● **Quoted passage**

Now they're here and available to trade. But what are spot bitcoin ETPs, exactly? And how are they different from spot trading bitcoin and other crypto assets? Let’s explore the key differences and what to consider from an investing standpoint.
What are spot bitcoin ETPs?
Spot bitcoin ETPs are investments that track the price of bitcoin. They’re the first exchange-traded products that hold actual bitcoin (i.e., “spot”) as their underlying asset. Other bitcoin-related exchange-traded products exist, but their underlying assets are typically bitcoin futures, which are derivatives of bitcoin, as opposed to the real thing.
You may already be familiar with the concept of ETFs and crypto-related ETFs. All ETFs are part of a broader category called exchange-traded products (ETPs), which are listed on an exchange and can be bought and sold during market hours like a stock.
ETFs, the most common type of ETP, are governed by the Investment Company Act of 1940 and are pooled investment opportunities that typically include baskets of stocks, bonds, and other asset groups based on fund objectives. ETPs, however, are not subject to this Act, and as such, generally don't have diversified holdings like traditional ETFs.

● **Job**
Write out the passage on spot bitcoin ETPs in full, word for word. Work only from the passage on spot bitcoin ETPs.

● **Recorded data**

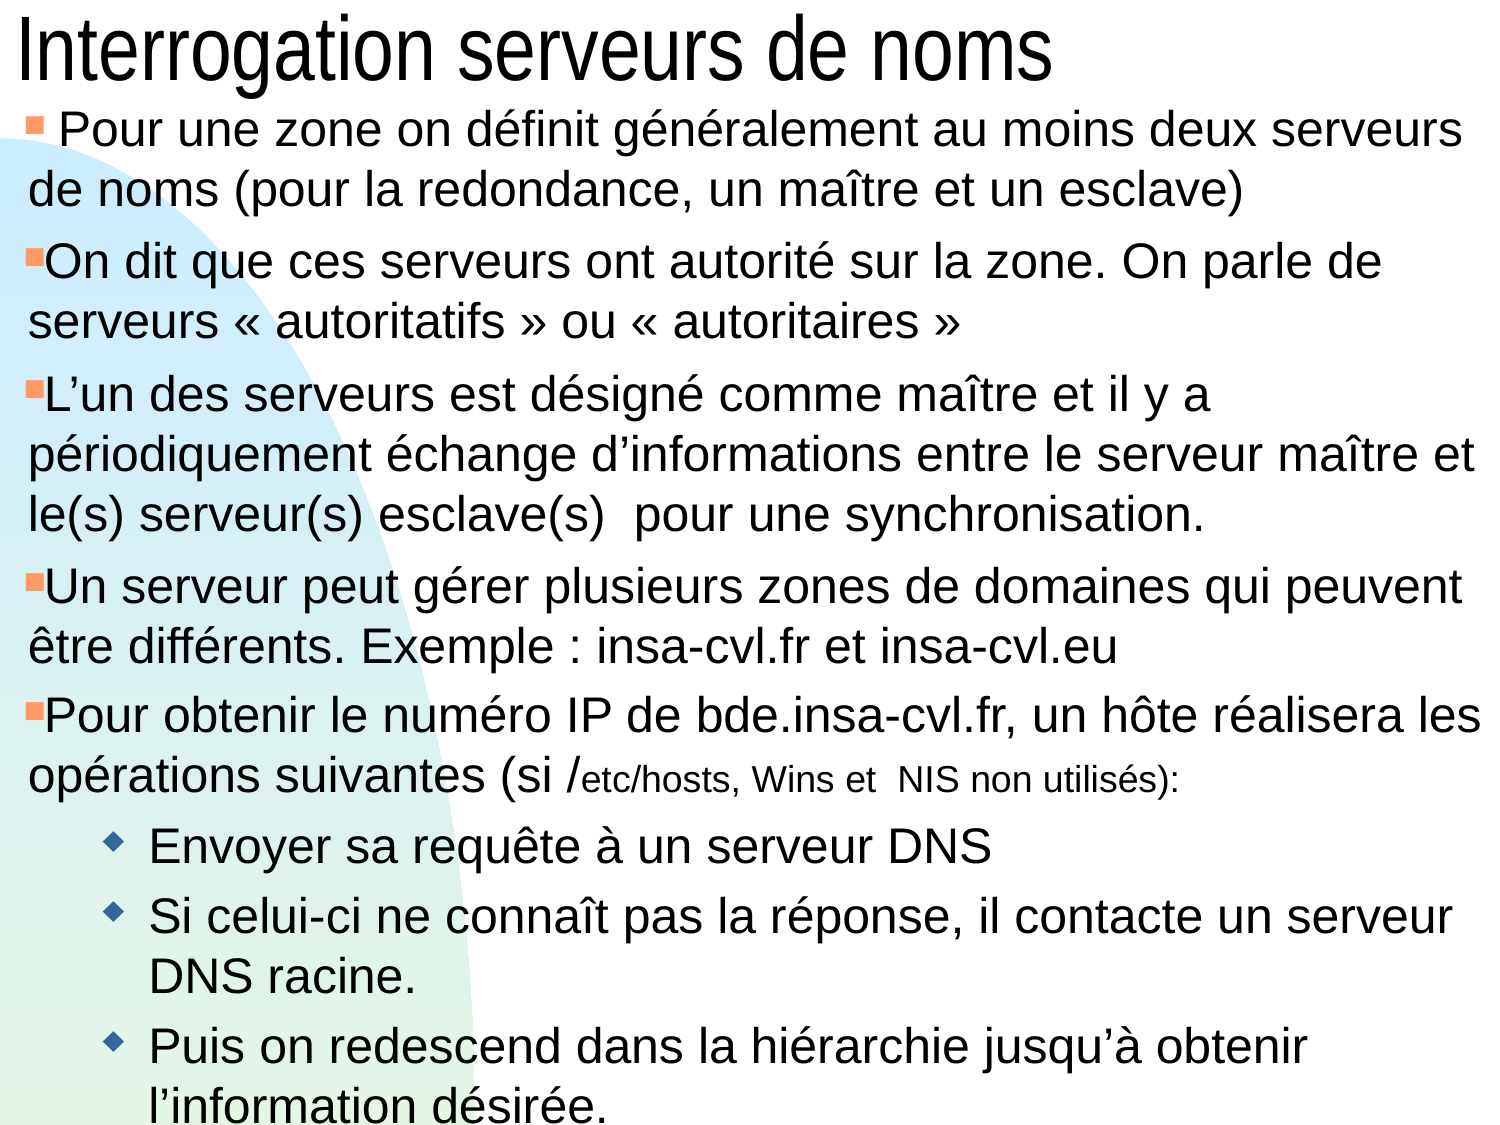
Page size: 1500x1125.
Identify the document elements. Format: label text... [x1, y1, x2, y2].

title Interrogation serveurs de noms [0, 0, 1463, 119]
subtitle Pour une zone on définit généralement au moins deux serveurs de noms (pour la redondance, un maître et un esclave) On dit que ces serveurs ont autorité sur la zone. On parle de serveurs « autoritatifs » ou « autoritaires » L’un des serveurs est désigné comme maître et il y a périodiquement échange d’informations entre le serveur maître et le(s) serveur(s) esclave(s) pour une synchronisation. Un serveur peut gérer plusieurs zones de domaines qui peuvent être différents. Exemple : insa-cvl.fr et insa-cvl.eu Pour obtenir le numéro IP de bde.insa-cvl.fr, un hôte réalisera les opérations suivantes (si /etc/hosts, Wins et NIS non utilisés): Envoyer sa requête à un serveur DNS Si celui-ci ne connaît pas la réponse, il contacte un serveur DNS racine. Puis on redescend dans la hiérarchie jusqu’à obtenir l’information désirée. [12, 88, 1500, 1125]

● **Exercise solution**
Now they're here and available to trade. But what are spot bitcoin ETPs, exactly? And how are they different from spot trading bitcoin and other crypto assets? Let’s explore the key differences and what to consider from an investing standpoint.
What are spot bitcoin ETPs?
Spot bitcoin ETPs are investments that track the price of bitcoin. They’re the first exchange-traded products that hold actual bitcoin (i.e., “spot”) as their underlying asset. Other bitcoin-related exchange-traded products exist, but their underlying assets are typically bitcoin futures, which are derivatives of bitcoin, as opposed to the real thing.
You may already be familiar with the concept of ETFs and crypto-related ETFs. All ETFs are part of a broader category called exchange-traded products (ETPs), which are listed on an exchange and can be bought and sold during market hours like a stock.
ETFs, the most common type of ETP, are governed by the Investment Company Act of 1940 and are pooled investment opportunities that typically include baskets of stocks, bonds, and other asset groups based on fund objectives. ETPs, however, are not subject to this Act, and as such, generally don't have diversified holdings like traditional ETFs.